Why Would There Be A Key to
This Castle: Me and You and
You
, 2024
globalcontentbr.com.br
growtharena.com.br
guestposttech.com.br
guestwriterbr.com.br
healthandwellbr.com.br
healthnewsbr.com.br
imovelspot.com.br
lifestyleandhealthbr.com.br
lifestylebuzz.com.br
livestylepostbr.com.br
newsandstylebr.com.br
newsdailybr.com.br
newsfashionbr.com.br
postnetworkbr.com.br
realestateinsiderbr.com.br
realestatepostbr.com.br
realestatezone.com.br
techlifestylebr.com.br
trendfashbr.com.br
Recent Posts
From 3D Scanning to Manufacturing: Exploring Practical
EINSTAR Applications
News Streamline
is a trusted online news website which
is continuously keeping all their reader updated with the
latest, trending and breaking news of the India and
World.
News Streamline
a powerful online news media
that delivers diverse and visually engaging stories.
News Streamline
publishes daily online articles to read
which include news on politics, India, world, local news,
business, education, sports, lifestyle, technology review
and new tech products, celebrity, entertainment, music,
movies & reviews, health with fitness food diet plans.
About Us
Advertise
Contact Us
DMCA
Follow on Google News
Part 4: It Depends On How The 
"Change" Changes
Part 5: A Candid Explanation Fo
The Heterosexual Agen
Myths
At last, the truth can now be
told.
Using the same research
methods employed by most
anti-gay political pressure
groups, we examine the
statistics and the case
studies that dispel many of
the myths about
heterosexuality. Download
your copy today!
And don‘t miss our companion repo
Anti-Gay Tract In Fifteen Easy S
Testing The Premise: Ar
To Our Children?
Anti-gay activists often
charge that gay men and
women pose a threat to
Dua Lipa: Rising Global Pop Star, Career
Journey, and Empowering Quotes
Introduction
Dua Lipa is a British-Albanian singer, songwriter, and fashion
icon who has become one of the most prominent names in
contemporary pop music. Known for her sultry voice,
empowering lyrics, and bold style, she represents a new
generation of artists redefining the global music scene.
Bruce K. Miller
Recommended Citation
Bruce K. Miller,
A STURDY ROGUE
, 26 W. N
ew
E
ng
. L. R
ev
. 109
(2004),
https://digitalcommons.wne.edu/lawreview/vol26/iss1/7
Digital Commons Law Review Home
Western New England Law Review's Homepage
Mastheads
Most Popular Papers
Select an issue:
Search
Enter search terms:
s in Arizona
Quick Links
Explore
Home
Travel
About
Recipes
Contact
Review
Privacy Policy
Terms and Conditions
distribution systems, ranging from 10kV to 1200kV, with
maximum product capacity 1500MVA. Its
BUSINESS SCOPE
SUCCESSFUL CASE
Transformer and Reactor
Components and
• • • • • • •
TASK OBJECTIVE: Every line of the listing is to be transcribed exactly.

REPLY TO THE TASK:
Why Would There Be A Key to
This Castle: Me and You and
You
, 2024
globalcontentbr.com.br
growtharena.com.br
guestposttech.com.br
guestwriterbr.com.br
healthandwellbr.com.br
healthnewsbr.com.br
imovelspot.com.br
lifestyleandhealthbr.com.br
lifestylebuzz.com.br
livestylepostbr.com.br
newsandstylebr.com.br
newsdailybr.com.br
newsfashionbr.com.br
postnetworkbr.com.br
realestateinsiderbr.com.br
realestatepostbr.com.br
realestatezone.com.br
techlifestylebr.com.br
trendfashbr.com.br
Recent Posts
From 3D Scanning to Manufacturing: Exploring Practical
EINSTAR Applications
News Streamline
is a trusted online news website which
is continuously keeping all their reader updated with the
latest, trending and breaking news of the India and
World.
News Streamline
a powerful online news media
that delivers diverse and visually engaging stories.
News Streamline
publishes daily online articles to read
which include news on politics, India, world, local news,
business, education, sports, lifestyle, technology review
and new tech products, celebrity, entertainment, music,
movies & reviews, health with fitness food diet plans.
About Us
Advertise
Contact Us
DMCA
Follow on Google News
Part 4: It Depends On How The 
"Change" Changes
Part 5: A Candid Explanation Fo
The Heterosexual Agen
Myths
At last, the truth can now be
told.
Using the same research
methods employed by most
anti-gay political pressure
groups, we examine the
statistics and the case
studies that dispel many of
the myths about
heterosexuality. Download
your copy today!
And don‘t miss our companion repo
Anti-Gay Tract In Fifteen Easy S
Testing The Premise: Ar
To Our Children?
Anti-gay activists often
charge that gay men and
women pose a threat to
Dua Lipa: Rising Global Pop Star, Career
Journey, and Empowering Quotes
Introduction
Dua Lipa is a British-Albanian singer, songwriter, and fashion
icon who has become one of the most prominent names in
contemporary pop music. Known for her sultry voice,
empowering lyrics, and bold style, she represents a new
generation of artists redefining the global music scene.
Bruce K. Miller
Recommended Citation
Bruce K. Miller,
A STURDY ROGUE
, 26 W. N
ew
E
ng
. L. R
ev
. 109
(2004),
https://digitalcommons.wne.edu/lawreview/vol26/iss1/7
Digital Commons Law Review Home
Western New England Law Review's Homepage
Mastheads
Most Popular Papers
Select an issue:
Search
Enter search terms:
s in Arizona
Quick Links
Explore
Home
Travel
About
Recipes
Contact
Review
Privacy Policy
Terms and Conditions
distribution systems, ranging from 10kV to 1200kV, with
maximum product capacity 1500MVA. Its
BUSINESS SCOPE
SUCCESSFUL CASE
Transformer and Reactor
Components and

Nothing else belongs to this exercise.